Agile and integrated workflow proposal for optimising energy use, solar and wind energy potential, and structural stability of high-rise buildings in early design decisions

Abstract

Postponing performance analysis of buildings until the final stage of the design process often leads to unexpected results, introducing errors and disrupting the architect's workflow. The literature review identifies prior research limitations, motivating this study to develop a high-rise design optimisation workflow, automate design preparation, explore alternative airflow simulation methods, and compare Optimisation (Opt) algorithms with Genetic Algorithms (GAs) for broader design considerations. We thus propose an integrated computational workflow for sustainable building design optimisation with four objectives. This study applied it in the early design phase of a practical energy efficiency-oriented redevelopment project involving a cluster of seven high-rise office buildings in Nanjing.
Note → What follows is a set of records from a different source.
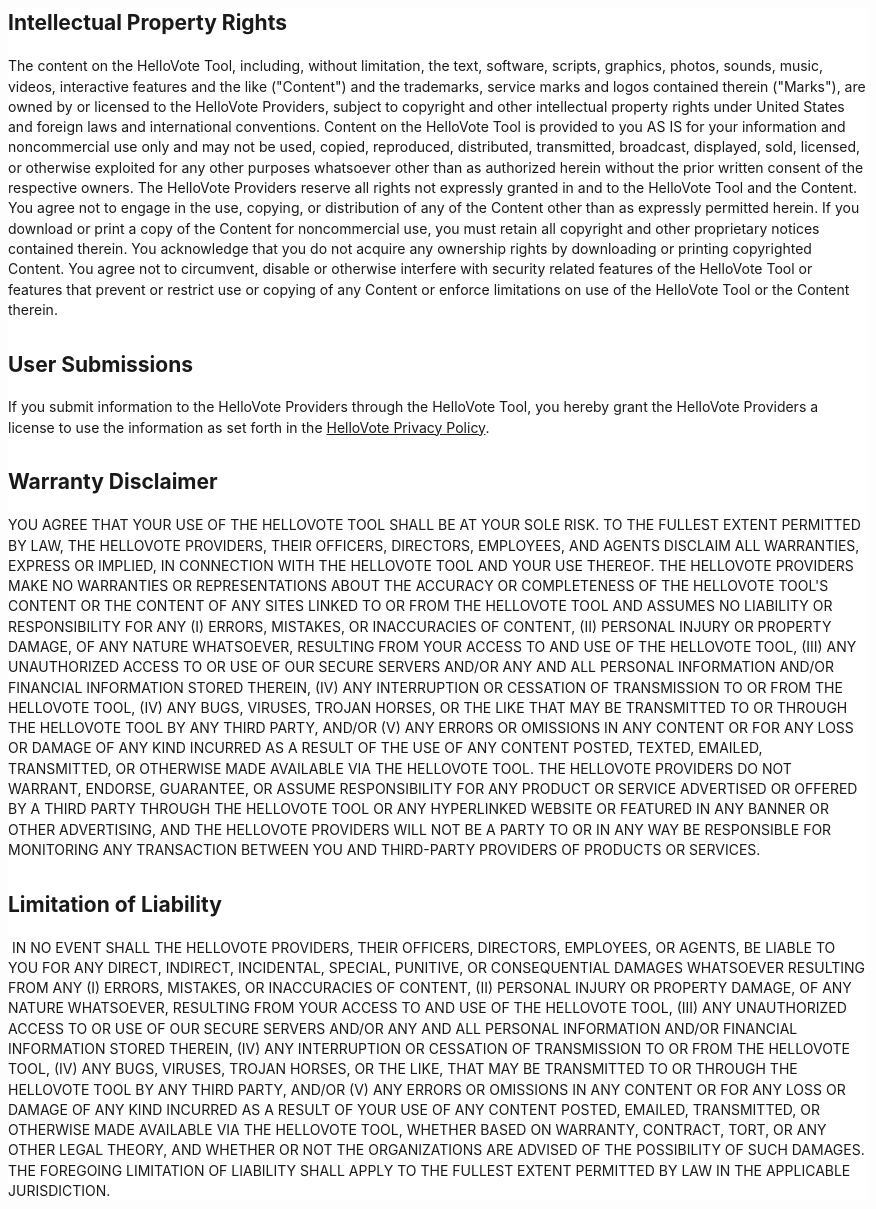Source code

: ## Intellectual Property Rights

The content on the HelloVote Tool, including, without limitation, the text, software, scripts, graphics, photos, sounds, music, videos, interactive features and the like ("Content") and the trademarks, service marks and logos contained therein ("Marks"), are owned by or licensed to the HelloVote Providers, subject to copyright and other intellectual property rights under United States and foreign laws and international conventions. Content on the HelloVote Tool is provided to you AS IS for your information and noncommercial use only and may not be used, copied, reproduced, distributed, transmitted, broadcast, displayed, sold, licensed, or otherwise exploited for any other purposes whatsoever other than as authorized herein without the prior written consent of the respective owners. The HelloVote Providers reserve all rights not expressly granted in and to the HelloVote Tool and the Content. You agree not to engage in the use, copying, or distribution of any of the Content other than as expressly permitted herein. If you download or print a copy of the Content for noncommercial use, you must retain all copyright and other proprietary notices contained therein. You acknowledge that you do not acquire any ownership rights by downloading or printing copyrighted Content. You agree not to circumvent, disable or otherwise interfere with security related features of the HelloVote Tool or features that prevent or restrict use or copying of any Content or enforce limitations on use of the HelloVote Tool or the Content therein.

## User Submissions

If you submit information to the HelloVote Providers through the HelloVote Tool, you hereby grant the HelloVote Providers a license to use the information as set forth in the [HelloVote Privacy Policy](https://hello.vote/privacy). 

## Warranty Disclaimer 
YOU AGREE THAT YOUR USE OF THE HELLOVOTE TOOL SHALL BE AT YOUR SOLE RISK. TO THE FULLEST EXTENT PERMITTED BY LAW, THE HELLOVOTE PROVIDERS, THEIR OFFICERS, DIRECTORS, EMPLOYEES, AND AGENTS DISCLAIM ALL WARRANTIES, EXPRESS OR IMPLIED, IN CONNECTION WITH THE HELLOVOTE TOOL AND YOUR USE THEREOF. THE HELLOVOTE PROVIDERS MAKE NO WARRANTIES OR REPRESENTATIONS ABOUT THE ACCURACY OR COMPLETENESS OF THE HELLOVOTE TOOL'S CONTENT OR THE CONTENT OF ANY SITES LINKED TO OR FROM THE HELLOVOTE TOOL AND ASSUMES NO LIABILITY OR RESPONSIBILITY FOR ANY (I) ERRORS, MISTAKES, OR INACCURACIES OF CONTENT, (II) PERSONAL INJURY OR PROPERTY DAMAGE, OF ANY NATURE WHATSOEVER, RESULTING FROM YOUR ACCESS TO AND USE OF THE HELLOVOTE TOOL, (III) ANY UNAUTHORIZED ACCESS TO OR USE OF OUR SECURE SERVERS AND/OR ANY AND ALL PERSONAL INFORMATION AND/OR FINANCIAL INFORMATION STORED THEREIN, (IV) ANY INTERRUPTION OR CESSATION OF TRANSMISSION TO OR FROM THE HELLOVOTE TOOL, (IV) ANY BUGS, VIRUSES, TROJAN HORSES, OR THE LIKE THAT MAY BE TRANSMITTED TO OR THROUGH THE HELLOVOTE TOOL BY ANY THIRD PARTY, AND/OR (V) ANY ERRORS OR OMISSIONS IN ANY CONTENT OR FOR ANY LOSS OR DAMAGE OF ANY KIND INCURRED AS A RESULT OF THE USE OF ANY CONTENT POSTED, TEXTED, EMAILED, TRANSMITTED, OR OTHERWISE MADE AVAILABLE VIA THE HELLOVOTE TOOL. THE HELLOVOTE PROVIDERS DO NOT WARRANT, ENDORSE, GUARANTEE, OR ASSUME RESPONSIBILITY FOR ANY PRODUCT OR SERVICE ADVERTISED OR OFFERED BY A THIRD PARTY THROUGH THE HELLOVOTE TOOL OR ANY HYPERLINKED WEBSITE OR FEATURED IN ANY BANNER OR OTHER ADVERTISING, AND THE HELLOVOTE PROVIDERS WILL NOT BE A PARTY TO OR IN ANY WAY BE RESPONSIBLE FOR MONITORING ANY TRANSACTION BETWEEN YOU AND THIRD-PARTY PROVIDERS OF PRODUCTS OR SERVICES.  

## Limitation of Liability
 IN NO EVENT SHALL THE HELLOVOTE PROVIDERS, THEIR OFFICERS, DIRECTORS, EMPLOYEES, OR AGENTS, BE LIABLE TO YOU FOR ANY DIRECT, INDIRECT, INCIDENTAL, SPECIAL, PUNITIVE, OR CONSEQUENTIAL DAMAGES WHATSOEVER RESULTING FROM ANY (I) ERRORS, MISTAKES, OR INACCURACIES OF CONTENT, (II) PERSONAL INJURY OR PROPERTY DAMAGE, OF ANY NATURE WHATSOEVER, RESULTING FROM YOUR ACCESS TO AND USE OF THE HELLOVOTE TOOL, (III) ANY UNAUTHORIZED ACCESS TO OR USE OF OUR SECURE SERVERS AND/OR ANY AND ALL PERSONAL INFORMATION AND/OR FINANCIAL INFORMATION STORED THEREIN, (IV) ANY INTERRUPTION OR CESSATION OF TRANSMISSION TO OR FROM THE HELLOVOTE TOOL, (IV) ANY BUGS, VIRUSES, TROJAN HORSES, OR THE LIKE, THAT MAY BE TRANSMITTED TO OR THROUGH THE HELLOVOTE TOOL BY ANY THIRD PARTY, AND/OR (V) ANY ERRORS OR OMISSIONS IN ANY CONTENT OR FOR ANY LOSS OR DAMAGE OF ANY KIND INCURRED AS A RESULT OF YOUR USE OF ANY CONTENT POSTED, EMAILED, TRANSMITTED, OR OTHERWISE MADE AVAILABLE VIA THE HELLOVOTE TOOL, WHETHER BASED ON WARRANTY, CONTRACT, TORT, OR ANY OTHER LEGAL THEORY, AND WHETHER OR NOT THE ORGANIZATIONS ARE ADVISED OF THE POSSIBILITY OF SUCH DAMAGES.  THE FOREGOING LIMITATION OF LIABILITY SHALL APPLY TO THE FULLEST EXTENT PERMITTED BY LAW IN THE APPLICABLE JURISDICTION.
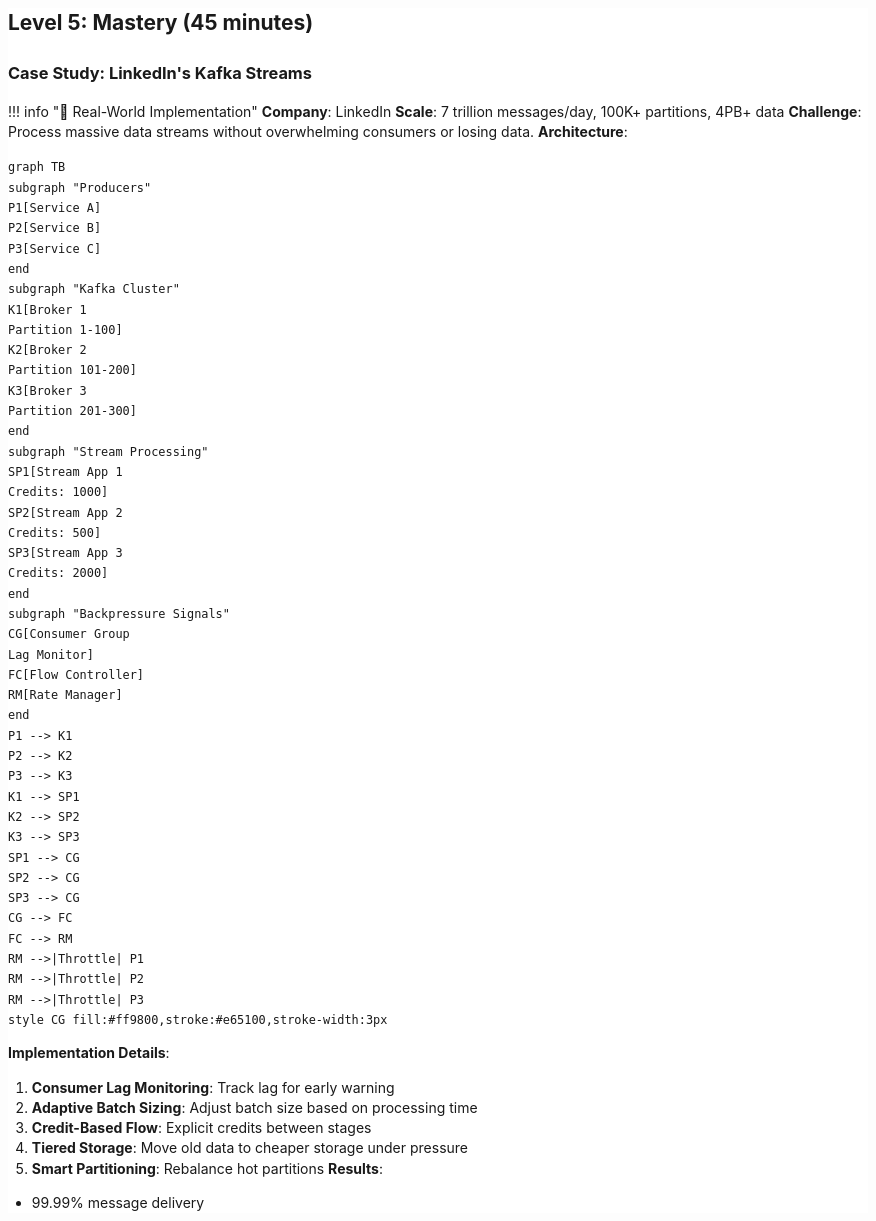 
## Level 5: Mastery (45 minutes)

### Case Study: LinkedIn's Kafka Streams

!!! info "🏢 Real-World Implementation"
 **Company**: LinkedIn
 **Scale**: 7 trillion messages/day, 100K+ partitions, 4PB+ data
 **Challenge**: Process massive data streams without overwhelming consumers or losing data.
 **Architecture**:
 ```mermaid
 graph TB
 subgraph "Producers"
 P1[Service A]
 P2[Service B]
 P3[Service C]
 end
 subgraph "Kafka Cluster"
 K1[Broker 1
 Partition 1-100]
 K2[Broker 2
 Partition 101-200]
 K3[Broker 3
 Partition 201-300]
 end
 subgraph "Stream Processing"
 SP1[Stream App 1
 Credits: 1000]
 SP2[Stream App 2
 Credits: 500]
 SP3[Stream App 3
 Credits: 2000]
 end
 subgraph "Backpressure Signals"
 CG[Consumer Group
 Lag Monitor]
 FC[Flow Controller]
 RM[Rate Manager]
 end
 P1 --> K1
 P2 --> K2
 P3 --> K3
 K1 --> SP1
 K2 --> SP2
 K3 --> SP3
 SP1 --> CG
 SP2 --> CG
 SP3 --> CG
 CG --> FC
 FC --> RM
 RM -->|Throttle| P1
 RM -->|Throttle| P2
 RM -->|Throttle| P3
 style CG fill:#ff9800,stroke:#e65100,stroke-width:3px
 ```
 **Implementation Details**:
 1. **Consumer Lag Monitoring**: Track lag for early warning
 2. **Adaptive Batch Sizing**: Adjust batch size based on processing time
 3. **Credit-Based Flow**: Explicit credits between stages
 4. **Tiered Storage**: Move old data to cheaper storage under pressure
 5. **Smart Partitioning**: Rebalance hot partitions
 **Results**:
 - 99.99% message delivery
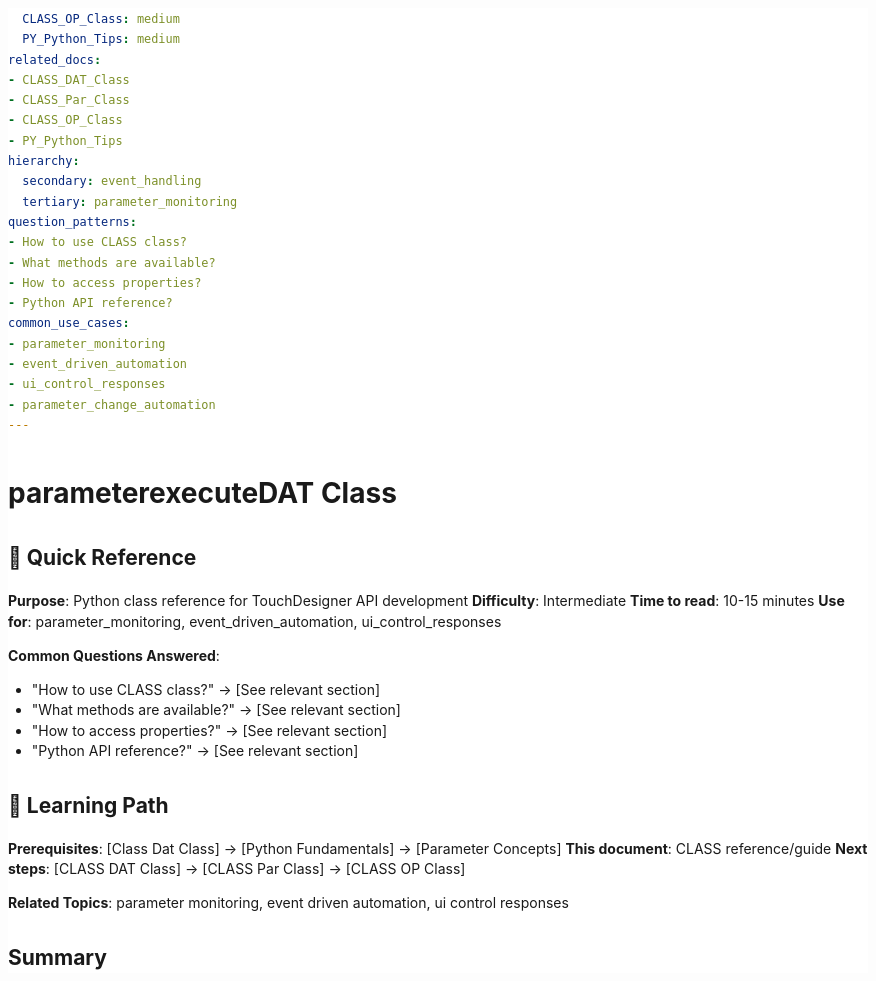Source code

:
 ```yaml
  CLASS_OP_Class: medium
  PY_Python_Tips: medium
related_docs:
- CLASS_DAT_Class
- CLASS_Par_Class
- CLASS_OP_Class
- PY_Python_Tips
hierarchy:
  secondary: event_handling
  tertiary: parameter_monitoring
question_patterns:
- How to use CLASS class?
- What methods are available?
- How to access properties?
- Python API reference?
common_use_cases:
- parameter_monitoring
- event_driven_automation
- ui_control_responses
- parameter_change_automation
---
```


# parameterexecuteDAT Class



## 🎯 Quick Reference

**Purpose**: Python class reference for TouchDesigner API development
**Difficulty**: Intermediate
**Time to read**: 10-15 minutes
**Use for**: parameter_monitoring, event_driven_automation, ui_control_responses

**Common Questions Answered**:

- "How to use CLASS class?" → [See relevant section]
- "What methods are available?" → [See relevant section]
- "How to access properties?" → [See relevant section]
- "Python API reference?" → [See relevant section]

## 🔗 Learning Path

**Prerequisites**: [Class Dat Class] → [Python Fundamentals] → [Parameter Concepts]
**This document**: CLASS reference/guide
**Next steps**: [CLASS DAT Class] → [CLASS Par Class] → [CLASS OP Class]

**Related Topics**: parameter monitoring, event driven automation, ui control responses

## Summary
The project aimed to decrease annual energy use, increase solar and wind energy potential, and reduce structural displacement. Our methodology primarily utilises the surrogate-model algorithm Radial Basis Function Muti-objective Optimisation (RBFMOpt) algorithm, enabling quick identification of self- and new- energy demands and cost-effective structural solutions for tall buildings while optimising energy performance. Different from traditional genetic algorithm-driven optimisation procedures or with a separated post-optimisation, our workflow follows a pre-design approach. Test results are automatically optimised in a loop without post-processing, aligning with the architect's research objectives and improving the decision-making process. Our study yielded a 12% increase in energy use efficiency and a 23% improvement in structural stability. However, achieving these gains resulted in a 32% decrease in solar energy potential. Furthermore, we provide a comparative study between RBFMOpt and Non-dominated Sorting Genetic Algorithm-II (NSGA-II), offering critical guidance for designers when selecting optimisation algorithms to address efficiency and precision challenges in energy-related design. These findings contribute to an integrated research-for-design workflow, providing data-driven evidence to support early design decisions.